The horror of Genesis
Baz touches on how nasty some of the horror moments in the episode are and mentions his love of horror in general. Geoff isn’t so much a horror fan himself, except for movies like Alien and Event Horizon. They briefly discuss horror in other Star Trek series, including Star Trek: Voyager’s Threshold and Alice, Star Trek: Deep Space Nine’s Empok Nor, Star Trek: The Original Series’ Catspaw and Star Trek: Discovery’s Context is for Kings.
Directed by Gates McFadden
Geoff surprises Baz by mentioning this not only Gates McFadden’s only Star Trek credit, but her only screen directing credit. She doesn’t appear much in the episode as Dr Crusher is attacked early on by Worf which puts her character out of action until the final scene. The direction of the episode is praised though.
Cold open and Act 1
The cold open is quite low-key containing Barclay and his hypochondria, Data’s pregnant cat Spot, and Dr Crusher telling Riker. Baz and Geoff discuss that this scene seems to give more of an insight into Dr Crusher’s day-to-day work and also her veterinary expertise with Spot. Geoff talks about Ogawa as she stands in for Crusher for the majority of the episode.
The action moves to the bridge and more day-to-day routine as Worf is testing weapons upgrades and how the first act is primarily written to get Picard and Data off the ship for three days.
The changes begin
Baz and Geoff talk briefly about Worf snapping at Riker before Worf goes to Ten Forward to eat. Worf and Troi’s relationship is discussed by our hosts and whether it works.
They discuss the early changes to Barclay, La Forge, Riker and Ogawa and the subtle hints to their eventual transformations. However, Baz questions whether some of them are too subtle.
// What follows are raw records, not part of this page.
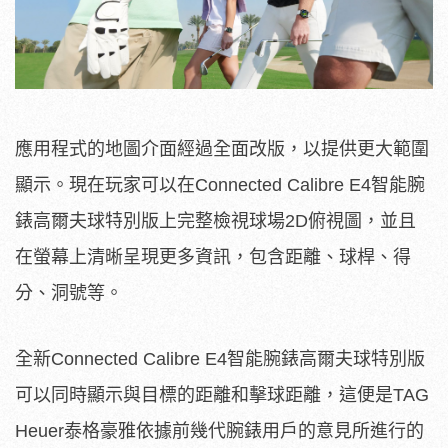
應用程式的地圖介面經過全面改版，以提供更大範圍
顯示。現在玩家可以在Connected Calibre E4智能腕
錶高爾夫球特別版上完整檢視球場2D俯視圖，並且
在螢幕上清晰呈現更多資訊，包含距離、球桿、得
分、洞號等。
全新Connected Calibre E4智能腕錶高爾夫球特別版
可以同時顯示與目標的距離和擊球距離，這便是TAG
Heuer泰格豪雅依據前幾代腕錶用戶的意見所進行的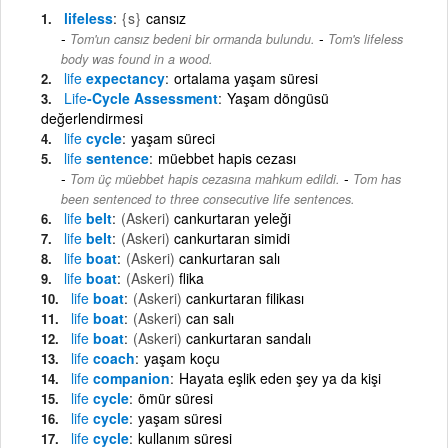
lifeless
{s}
cansız
-
Tom'un cansız bedeni bir ormanda bulundu.
Tom's lifeless
body was found in a wood.
life
expectancy
ortalama yaşam süresi
Life
-Cycle Assessment
Yaşam döngüsü
değerlendirmesi
life
cycle
yaşam süreci
life
sentence
müebbet hapis cezası
-
Tom üç müebbet hapis cezasına mahkum edildi.
Tom has
been sentenced to three consecutive life sentences.
life
belt
(Askeri)
cankurtaran yeleği
life
belt
(Askeri)
cankurtaran simidi
life
boat
(Askeri)
cankurtaran salı
life
boat
(Askeri)
flika
life
boat
(Askeri)
cankurtaran filikası
life
boat
(Askeri)
can salı
life
boat
(Askeri)
cankurtaran sandalı
life
coach
yaşam koçu
life
companion
Hayata eşlik eden şey ya da kişi
life
cycle
ömür süresi
life
cycle
yaşam süresi
life
cycle
kullanım süresi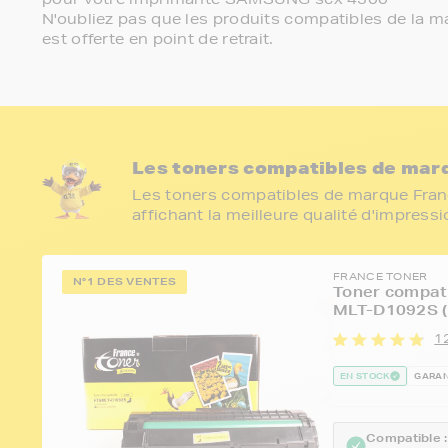
N'oubliez pas que les produits compatibles de la ma
est offerte en point de retrait.
Les toners compatibles de mar
Les toners compatibles de marque Franc
affichant la meilleure qualité d'impress
FRANCE TONER
N°1 DES VENTES
Toner compat
MLT-D1092S (
12
EN STOCK
GARAN
Compatible :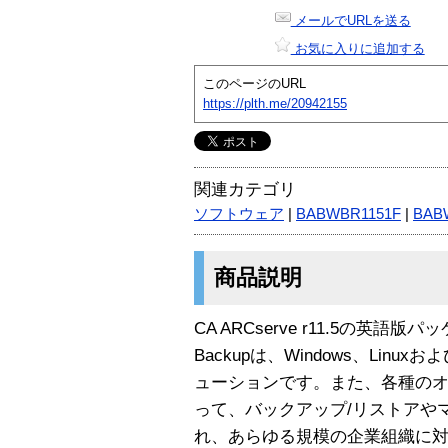
メールでURLを送る
お気に入りに追加する
このページのURL
https://plth.me/20942155
関連カテゴリ
ソフトウェア
|
BABWBR1151F
|
BAB
商品説明
CA ARCserve r11.5の英語版
Backupは、Windows、Lin
ューションです。また、各種の
って、バックアップ/リストアや
れ、あらゆる規模の企業組織に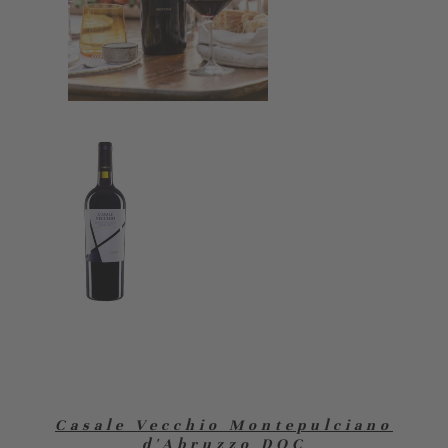
Casale Vecchio Montepulciano
d'Abruzzo DOC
Geoff briefly describes a deleted scene on the Blu-ray before asking whether Worf’s pyjamas are made of tweed.
Geoff and Baz then discuss the horrific injuries caused to both Troi and Crusher by the devolving Worf and whether Alexander is on board at this time.
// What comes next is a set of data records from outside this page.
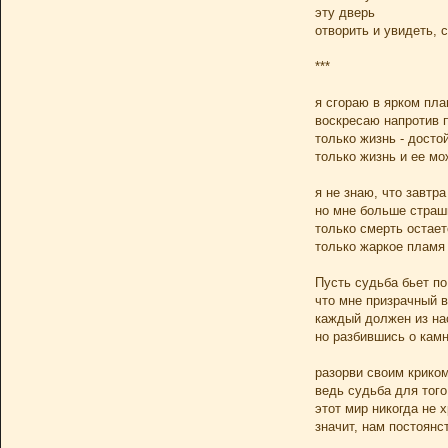
эту дверь
отворить и увидеть,
***
я сгораю в ярком пл
воскресаю напротив 
только жизнь - досто
только жизнь и ее м
я не знаю, что завтр
но мне больше страш
только смерть остае
только жаркое пламя 
Пусть судьба бьет по
что мне призрачный в
каждый должен из на
но разбившись о камн
разорви своим крико
ведь судьба для того
этот мир никогда не 
значит, нам постоянс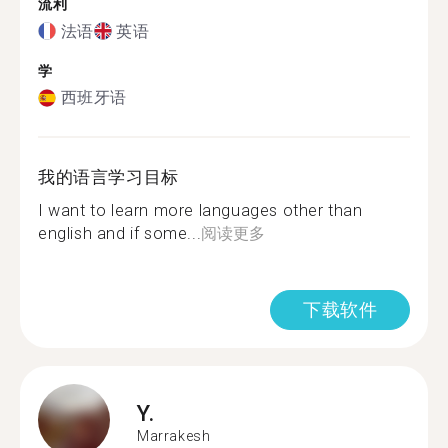
流利
法语
英语
学
西班牙语
我的语言学习目标
I want to learn more languages other than
english and if some...
阅读更多
下载软件
Y.
Marrakesh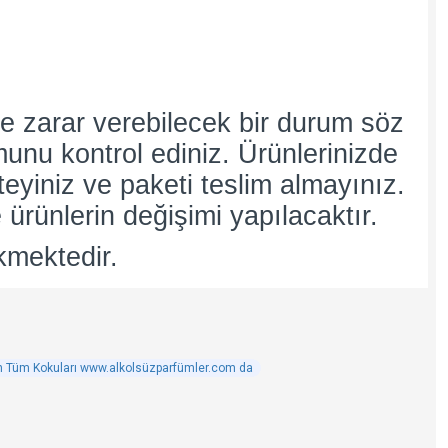
e zarar verebilecek bir durum söz
umunu kontrol ediniz. Ürünlerinizde
teyiniz ve paketi teslim almayınız.
 ürünlerin değişimi yapılacaktır.
kmektedir.
n Tüm Kokuları www.alkolsüzparfümler.com da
Ape-Riker and Spider-Barclay
With the Enterprise slowly spinning, Geoff and Baz briefly ponder which way is up. They then talk about how ship-based the episode is and how good the makeup effects are. Riker’s Australopithecine and Barclay’s spider effects are praised.
Baz asks Geoff how he feels about the science of the episode. Geoff comments that while the science is practically non-existent, it didn’t affect his enjoyment of the episode. Patrick Stewart’s acting is then complimented as he convincingly plays a much more nervous version of Picard than we’re used to.
Geoff then talks about the plaudits that Genesis has picked up, the Emmy award it received, and how this ranked on popular websites.
They bring the conversation to a close by scoring the episode and go through comments received on social media.
The theme includes a short clip from the Star Trek: The Next Generation episode Encounter at Farpoint.